> Actions to take:
**1)** Answer these questions from the passage on virtue:
(a) What two things in man does the first paragraph call weak, and what two does it call strong?
(b) In the second paragraph, what is principally why the delights of holiness are more desirable than kingdoms and all the pleasures of the flesh?
(c) In the third paragraph, what does a child in infancy have less of than a brute?
**2)** In the passage on virtue, retype the stretch from "It is undoubtedly" through "no such comforts.".

And though honesty, without the pleasure and comforts of it, be still better and more eligible, yet while man's reason and virtue are so weak, and his sense and appetite so strong, and his body hath so much power upon his mind, it is very few that the mere love of virtue would prevail with, if that virtue were never to come to a higher degree than this.

It is undoubtedly true, that the delights of holiness are incomparably more desirable, as we have them in this life, than kingdoms and all the pleasures of the flesh; but, that is, principally, because that this life is the passage to a better, and hath relation to so glorious a reward. The least forethought of future blessedness may weigh down all the riches and pleasures of the world, but take away the respect to the life to come, and weak man would meet with no such comforts.

It is true, also, that virtue and piety is most desirable, even for itself; but that is, especially, as it will be itself indeed, in a life of fuller perfection than this for here it is so weak and clogged with so many corruptions and infirmities, that the comfort of it is little perceived; but as a child in infancy hath less pleasure than a brute, for all his reason; and, as young scholars for a time do meet with more trouble than pleasure in their learning, and half-witted artists are often more incommodious than none; and no one would much seek after arts and learning, for all its excellency, if they had no hopes to ascend above that troublesome, smattering degree: even so in the present case, though the least virtue be in itself more valuable than all sensual pleasure, yet, considered as good to us, we should never be able to prefer it, if we had not hopes of a higher measure than most of the truly virtuous and obedient do here attain.

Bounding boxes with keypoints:
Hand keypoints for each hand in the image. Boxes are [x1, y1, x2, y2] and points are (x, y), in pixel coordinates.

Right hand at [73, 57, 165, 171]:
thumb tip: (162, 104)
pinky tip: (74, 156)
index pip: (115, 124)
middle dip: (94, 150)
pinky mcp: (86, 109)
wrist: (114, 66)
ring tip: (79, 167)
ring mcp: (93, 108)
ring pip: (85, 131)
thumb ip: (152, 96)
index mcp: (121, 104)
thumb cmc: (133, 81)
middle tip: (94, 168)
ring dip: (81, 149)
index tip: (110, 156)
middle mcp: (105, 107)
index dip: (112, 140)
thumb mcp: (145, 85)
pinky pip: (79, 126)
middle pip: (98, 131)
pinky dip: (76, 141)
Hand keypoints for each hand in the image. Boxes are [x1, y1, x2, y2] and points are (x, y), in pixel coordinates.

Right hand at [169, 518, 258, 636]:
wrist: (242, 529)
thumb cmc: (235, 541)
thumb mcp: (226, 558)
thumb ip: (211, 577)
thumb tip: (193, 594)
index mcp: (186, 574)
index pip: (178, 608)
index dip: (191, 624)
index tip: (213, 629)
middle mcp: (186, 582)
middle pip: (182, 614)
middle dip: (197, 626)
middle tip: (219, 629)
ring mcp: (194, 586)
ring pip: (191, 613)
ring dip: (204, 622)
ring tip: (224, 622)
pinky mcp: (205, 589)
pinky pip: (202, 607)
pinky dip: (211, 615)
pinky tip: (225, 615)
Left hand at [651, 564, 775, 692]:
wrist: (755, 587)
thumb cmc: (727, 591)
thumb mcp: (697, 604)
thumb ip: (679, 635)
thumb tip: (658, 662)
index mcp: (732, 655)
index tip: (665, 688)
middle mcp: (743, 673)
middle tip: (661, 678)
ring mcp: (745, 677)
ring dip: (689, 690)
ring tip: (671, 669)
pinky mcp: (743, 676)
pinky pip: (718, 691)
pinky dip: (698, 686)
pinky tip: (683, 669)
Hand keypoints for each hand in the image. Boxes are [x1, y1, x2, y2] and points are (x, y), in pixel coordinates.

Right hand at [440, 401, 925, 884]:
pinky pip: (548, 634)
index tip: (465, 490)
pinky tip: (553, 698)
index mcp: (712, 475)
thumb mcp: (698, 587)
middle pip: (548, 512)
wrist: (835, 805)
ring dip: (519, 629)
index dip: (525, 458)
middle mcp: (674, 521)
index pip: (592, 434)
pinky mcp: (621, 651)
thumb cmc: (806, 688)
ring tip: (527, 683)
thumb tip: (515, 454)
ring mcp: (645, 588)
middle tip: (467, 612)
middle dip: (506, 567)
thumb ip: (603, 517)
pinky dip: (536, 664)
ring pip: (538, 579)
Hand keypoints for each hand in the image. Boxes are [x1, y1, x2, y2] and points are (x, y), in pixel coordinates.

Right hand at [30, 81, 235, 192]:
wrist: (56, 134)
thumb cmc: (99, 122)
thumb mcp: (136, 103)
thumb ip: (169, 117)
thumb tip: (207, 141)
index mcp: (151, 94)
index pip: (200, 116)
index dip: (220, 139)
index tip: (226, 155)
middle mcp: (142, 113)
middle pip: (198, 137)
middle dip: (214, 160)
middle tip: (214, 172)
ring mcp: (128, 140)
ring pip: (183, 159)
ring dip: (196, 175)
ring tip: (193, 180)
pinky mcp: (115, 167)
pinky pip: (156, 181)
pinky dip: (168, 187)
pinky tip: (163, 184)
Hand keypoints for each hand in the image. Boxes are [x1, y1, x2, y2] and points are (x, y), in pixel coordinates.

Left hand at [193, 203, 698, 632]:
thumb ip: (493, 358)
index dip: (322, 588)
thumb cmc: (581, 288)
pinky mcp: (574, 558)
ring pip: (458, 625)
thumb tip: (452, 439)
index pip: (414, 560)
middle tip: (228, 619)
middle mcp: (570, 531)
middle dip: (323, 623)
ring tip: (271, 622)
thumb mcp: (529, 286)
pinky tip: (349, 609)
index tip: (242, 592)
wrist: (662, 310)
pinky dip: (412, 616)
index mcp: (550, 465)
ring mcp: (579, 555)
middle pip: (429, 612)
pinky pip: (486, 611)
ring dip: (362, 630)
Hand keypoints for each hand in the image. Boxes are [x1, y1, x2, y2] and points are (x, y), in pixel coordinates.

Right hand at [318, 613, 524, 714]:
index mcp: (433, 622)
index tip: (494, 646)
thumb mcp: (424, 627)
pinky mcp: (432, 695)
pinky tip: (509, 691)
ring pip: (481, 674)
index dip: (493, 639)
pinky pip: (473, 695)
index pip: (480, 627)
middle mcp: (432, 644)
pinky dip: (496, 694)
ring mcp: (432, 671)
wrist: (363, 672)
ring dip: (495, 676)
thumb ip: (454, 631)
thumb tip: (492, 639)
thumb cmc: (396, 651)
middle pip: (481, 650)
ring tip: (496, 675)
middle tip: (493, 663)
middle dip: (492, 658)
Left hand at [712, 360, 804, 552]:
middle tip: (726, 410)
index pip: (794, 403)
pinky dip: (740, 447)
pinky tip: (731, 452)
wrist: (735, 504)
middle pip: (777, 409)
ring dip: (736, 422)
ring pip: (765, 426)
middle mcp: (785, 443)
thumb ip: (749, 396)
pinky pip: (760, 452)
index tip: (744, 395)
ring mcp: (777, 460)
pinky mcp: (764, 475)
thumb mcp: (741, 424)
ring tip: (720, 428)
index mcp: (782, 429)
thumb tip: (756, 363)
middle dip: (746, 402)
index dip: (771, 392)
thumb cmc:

> Responses:
**1)**
(a) His reason and virtue are weak; his sense and appetite are strong.
(b) This life is the passage to a better and has relation to so glorious a reward.
(c) Pleasure.

**2)**
It is undoubtedly true, that the delights of holiness are incomparably more desirable, as we have them in this life, than kingdoms and all the pleasures of the flesh; but, that is, principally, because that this life is the passage to a better, and hath relation to so glorious a reward. The least forethought of future blessedness may weigh down all the riches and pleasures of the world, but take away the respect to the life to come, and weak man would meet with no such comforts.